In Libano, la situazione economica di molti istituti scolastici privati si è aggravata soprattutto a partire dall’estate 2017, dopo che il governo di allora aveva disposto le nuove “griglie salariali” per i lavoratori del settore pubblico, comprendente anche il comparto scolastico. Da allora, la crisi economica e le chiusure degli istituti scolastici durante l’imperversare della pandemia da Covid-19 hanno reso la situazione insostenibile, soprattutto per gli istituti scolastici che operano nelle aree urbane e rurali meno prospere del Paese. In un primo momento, rappresentanti autorevoli della Chiesa maronita avevano rivolto appelli al governo e alle istituzioni nazionali, con la richiesta – caduta nel vuoto – di “assumersi le proprie responsabilità” e trovare risorse pubbliche necessarie per sostenere il sistema scolastico in crisi. Ma già nel settembre 2019, nella annuale conferenza organizzata dal Segretariato del scuole cattoliche in Libano, non erano risuonate solo rivendicazioni, proteste e accuse rivolte ai politici. In alcuni interventi non erano mancati accenti autocritici e richieste di rivedere le dinamiche interne dell’intera rete degli istituti scolastici cattolici, incentivando forme di collaborazione e di aiuto tra le scuole che godono di buona salute dal punto di vista finanziario e quelle che svolgono la loro opera educativa anche tra le fasce economicamente più deboli della popolazione. Tra le altre cose, padre Charbel Batour, rettore del collegio Notre-Dame de Jamhour, aveva proposto di istituire un “fondo nazionale” autogestito delle scuole cristiane, da utilizzare per sostenere l’opera educativa degli istituti scolastici in difficoltà, visto che “non possiamo più fare affidamento sullo Stato”.
Prima della crisi, le scuole cattoliche libanesi erano frequentate da almeno 200mila studenti. Anche quest’anno, mentre l’anno scolastico ricomincia sotto l’ipoteca della grave penuria di carburanti e del rischio di una ripresa della pandemia, i responsabili del Segretariato di coordinamento delle scuole cattoliche libanesi prendono atto che proprio lo stato di crisi spinge a riforme drastiche volte a garantire la sostenibilità e la continuità dell’importante opera educativa portata avanti a beneficio dell’intera nazione.
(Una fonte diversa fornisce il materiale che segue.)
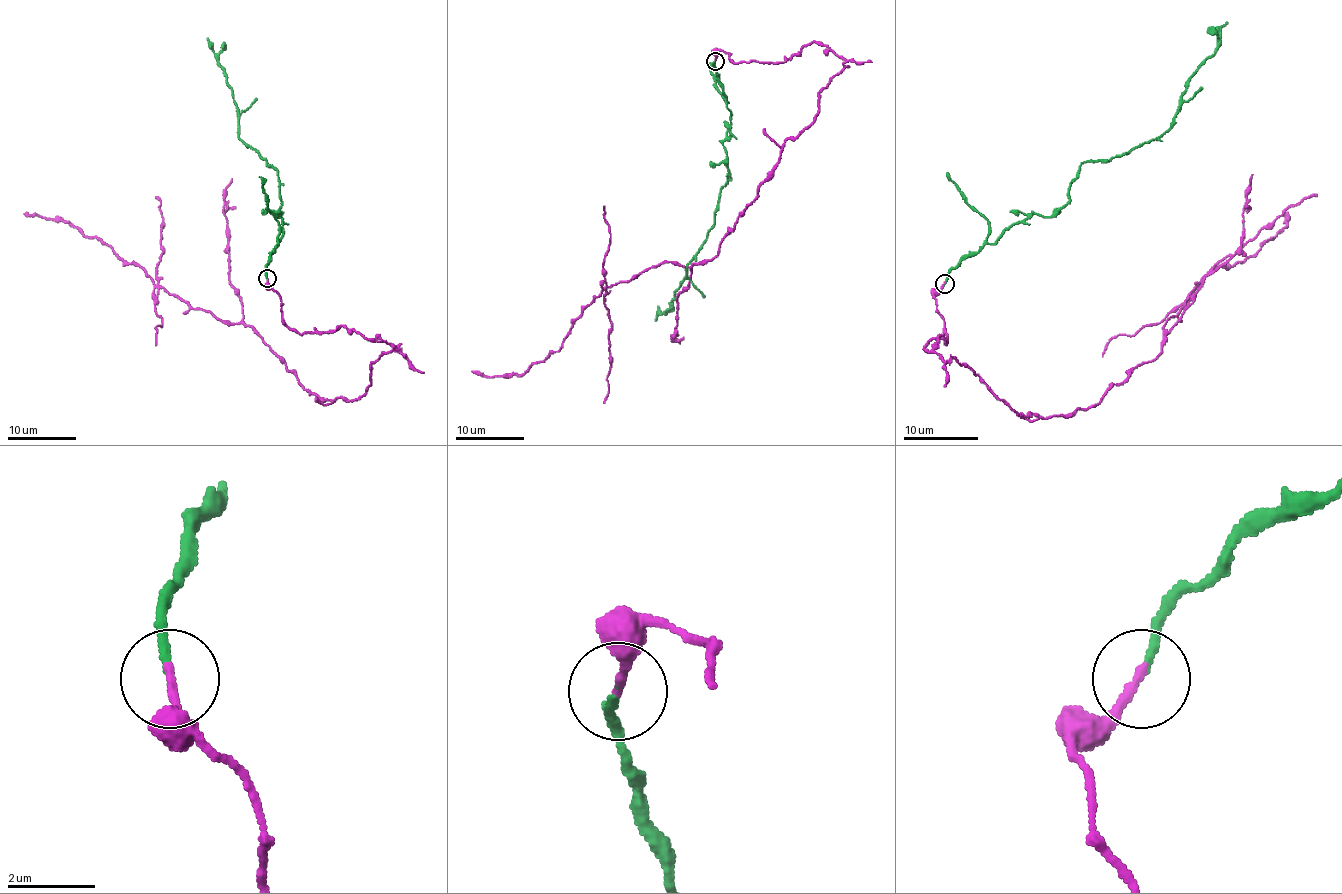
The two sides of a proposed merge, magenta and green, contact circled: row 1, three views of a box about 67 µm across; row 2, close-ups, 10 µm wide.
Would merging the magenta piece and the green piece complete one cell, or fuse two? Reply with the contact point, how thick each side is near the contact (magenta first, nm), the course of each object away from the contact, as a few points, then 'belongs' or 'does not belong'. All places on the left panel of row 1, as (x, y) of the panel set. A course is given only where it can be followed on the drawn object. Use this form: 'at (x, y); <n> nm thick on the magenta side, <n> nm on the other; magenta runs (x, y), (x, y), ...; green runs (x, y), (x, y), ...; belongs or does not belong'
at (267, 278); 240 nm thick on the magenta side, 170 nm on the other; magenta runs (266, 279), (290, 329), (397, 349), (357, 399), (321, 401), (254, 330), (23, 214); green runs (266, 277), (282, 238), (275, 214), (280, 185), (239, 133), (232, 87), (206, 37); does not belong

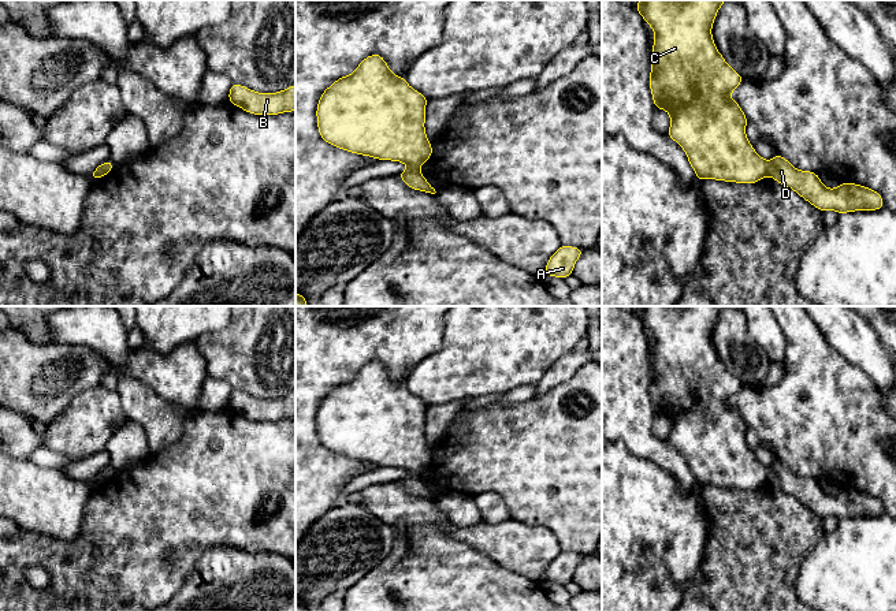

Nei primi giorni di settembre , il Presidente libanese Michel Aoun aveva annunciato la convocazione di una Conferenza straordinaria per affrontare l’emergenza-scuola, divenuta ormai allarmante questione nazionale, e mettere all’ordine del giorno anche la richiesta di garantire al settore scolastico non statale l’accesso ai fondi che in questo tempo di crisi il Libano riceve da donatori, Paesi “amici”- a partire dalla Francia – e istituzioni internazionali.